Here is a circle of radius 1 with some radii drawn.

- Draw and label angles, with the positive \(x\)-axis as the starting ray for each angle, measuring \(\frac{\pi}{12},\frac{\pi}{6},\frac{\pi}{4} \ldots, 2\pi\) in the counterclockwise direction. Four of these angles, one in each quadrant, have been drawn for you. There should be a total of 24 angles labeled when you are finished, including those that line up with the axes. Be prepared to share any strategies you used to make the angles.
- Label the points, where the rays meet the unit circle, for which you know the exact coordinate values.

### 4.3: Angle Coordinates Galore

Your teacher will assign you a section of the unit circle.

- Find and label the coordinates of the points assigned to you where the angles intersect the circle.
- Compare and share your values with your group.
- What relationships or patterns do you notice in the coordinates? Be prepared to share what you notice with the class.

Other than \((1,0)\), \((0,1)\), \((\text-1,0)\), and \((0,\text-1)\), the coordinates we used in this activity involved approximations.

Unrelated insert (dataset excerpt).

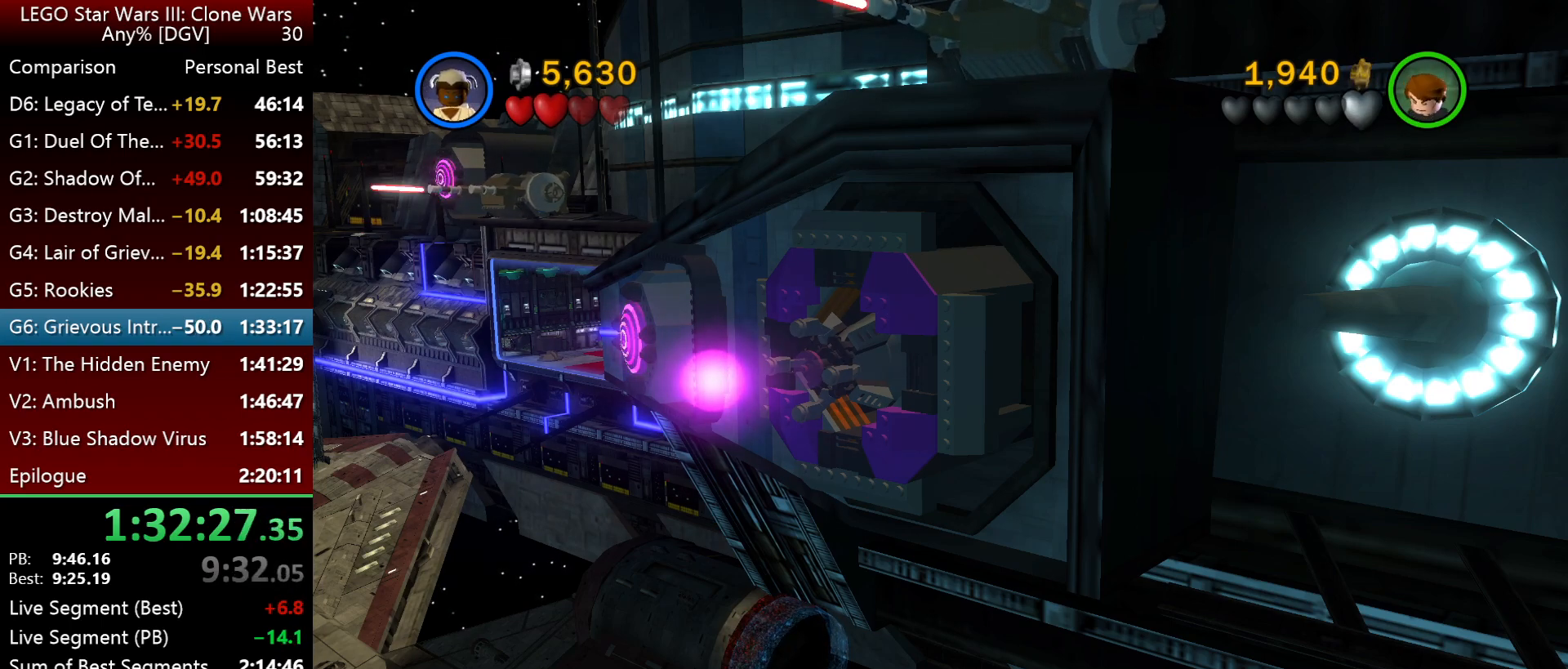
{"keys": ["i"], "events": []}
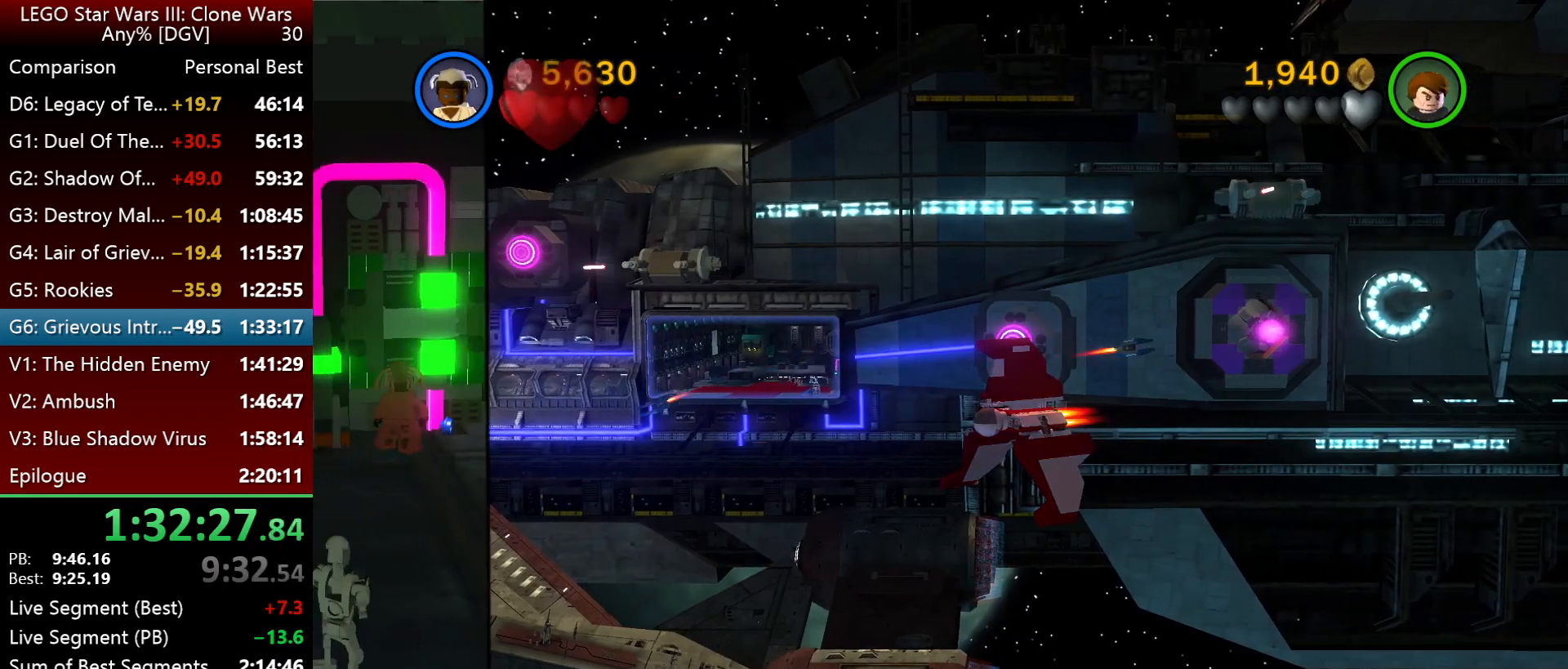
{"keys": ["l"], "events": [[117, "i", "up"], [350, "l", "down"]]}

The point \((0.8,0.6)\), however, lies exactly on our unit circle.

- Explain why this must be true.
- Find all other points on the unit circle that also lie exactly at the intersection of two grid lines.
- What are the approximate angle measures needed to intersect at \((0.8, 0.6)\) and each of these new points?

### Summary

Given any point in a quadrant on the unit circle and its associated angle, like \(R\) shown here, we can make some statements about other points that must also be on the unit circle.

For example, if the coordinates of \(R\) are \((\text-0.87,0.5)\) and \(a\) is \(\frac{5\pi}{6}\) radians, then there is a point \(S\) in quadrant 1 with coordinates \((0.87,0.5)\). Since \(R\) is \(\frac{\pi}{6}\) radians from a half circle, the angle associated with point \(S\) must be \(\frac{\pi}{6}\) radians. Similarly, there is a point \(T\) at \((\text-0.87,\text-0.5)\) with an angle \(\frac{\pi}{6}\) radians greater than a half circle. This means point \(T\) is at angle \(\frac{7\pi}{6}\) radians, since \(\pi+\frac{\pi}{6}=\frac{7\pi}{6}\).

What is the matching point to \(R\) in quadrant 4? (A point at \((0.87,\text-0.5)\) and angle \(\frac{11\pi}{6}\) radians.)

In future lessons, we’ll learn about how to find the coordinates of point \(R\) ourselves using its angle \(a\) and what we know about right triangles.

### Glossary Entries

**period**The length of an interval at which a periodic function repeats. A function \(f\) has a period, \(p\), if \(f(x+p) = f(x)\) for all inputs \(x\).

**periodic function**A function whose values repeat at regular intervals. If \(f\) is a periodic function then there is a number \(p\), called the period, so that \(f(x + p) = f(x)\) for all inputs \(x\).

**unit circle**The circle in the coordinate plane with radius 1 and center the origin.